Ela diz que quando se fala em museu se pensa em um espaço que guarda objetos, quando na verdade o Museu da Vila é museu do território da Área de Proteção Ambiental (APA).

“Esses museus de territórios, museus locais e museus de comunidades têm como proposta contar a história das pessoas que moram no lugar. Então, aqui nós contamos a vida dos pescadores, das marisqueiras, das comerciantes. Contamos a história das pessoas simples. Contamos a história de tudo o que temos aqui, das embarcações, o fazer da cocada, o fazer da peixada, o rio, o mar, o Delta do Parnaíba, as tartarugas, o cavalo-marinho, o peixe-boi. O nosso museu é vivo, é dinâmico. Nós trabalhamos com duas modalidades de acervo: o institucional, como a canoa que está dentro do museu, mas temos o acervo operacional, que são 15 embarcações que estão na orla da praia, porque são objetos que fazem parte do nosso território. Para nós, o edifício não é o museu. O museu é o mar e os objetos são as canoas”, explicou Áurea Pinheiro.

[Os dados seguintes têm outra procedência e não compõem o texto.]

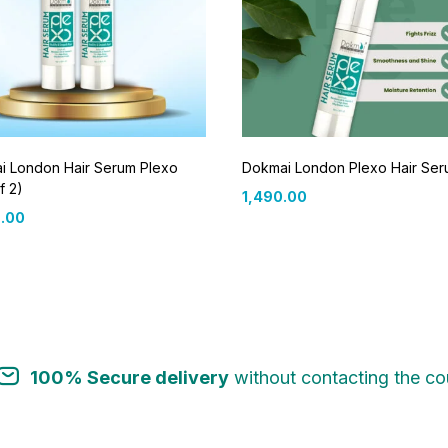
i London Hair Serum Plexo
Dokmai London Plexo Hair Se
f 2)
1,490.00
.00
100% Secure delivery
without contacting the cou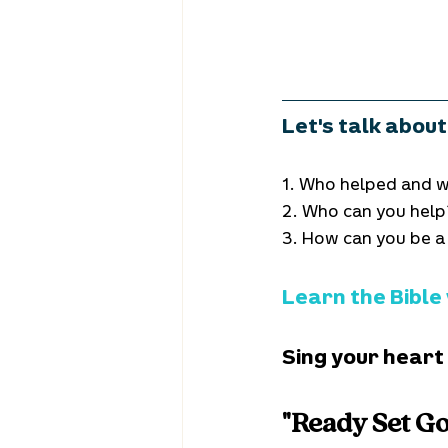
Let's talk about 
1. Who helped and w
2. Who can you help
3. How can you be a
Learn the Bible
Sing your heart
"Ready Set Go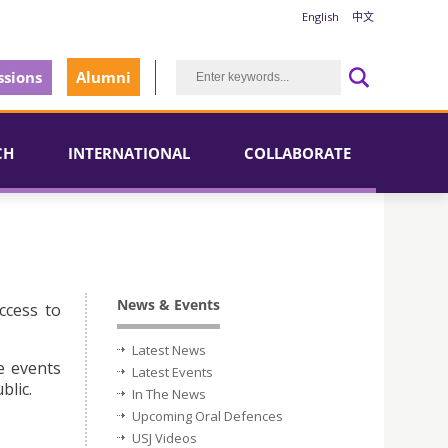
English
中文
sions
Alumni
CH
INTERNATIONAL
COLLABORATE
News & Events
ccess to
Latest News
e events
Latest Events
blic.
In The News
Upcoming Oral Defences
USJ Videos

Documentarista registra processo de extinção da pesca tradicional

A documentarista Cássia Moura, com doutorado em Portugal, e subcoordenadora do curso de mestrado em Artes, Patrimônio e Museologia da UFPI, produz documentários sobre os povos e a pesca no litoral do Piauí e vem registrando o processo da pesca tradicional e da expulsão dos pescadores e de suas famílias das casas próximas da orla da praia, que passou a ser ocupada por pessoas de outras cidades para a construção de casas de veraneio ou para a construção de resorts e restaurantes.

“Por ser uma região onde essa pesca tradicional está quase em extinção e a comunidade em risco, nós estamos documentando isso com nossos filmes. A comunidade de pescadores passou a ser alojada lá atrás. Viviam próximos da orla porque facilitava a vida deles, mas hoje, eles não estão mais aqui”, afirmou Cássia Moura.

Rosiane Cardoso Silva estava próximo de uma casa com placa oferecendo para venda na Praia do Coqueiro. Ela conta que a casa é de uma cunhada, Luiziane Moraes, que mora em São Paulo. Na residência mora sua sogra, Luiza Moraes, que vai viver na casa de outra filha em Luís Correia.

Ela afirma que a venda da casa é mais um recuo dos pescadores e suas famílias nas áreas próximas da orla da praia.

“As pessoas vendem por preços baixos suas casas, para pessoas que têm melhores condições financeiras, e    turistas vão morar em locais ainda mais distantes da praia”, relata Rosiane Cardoso.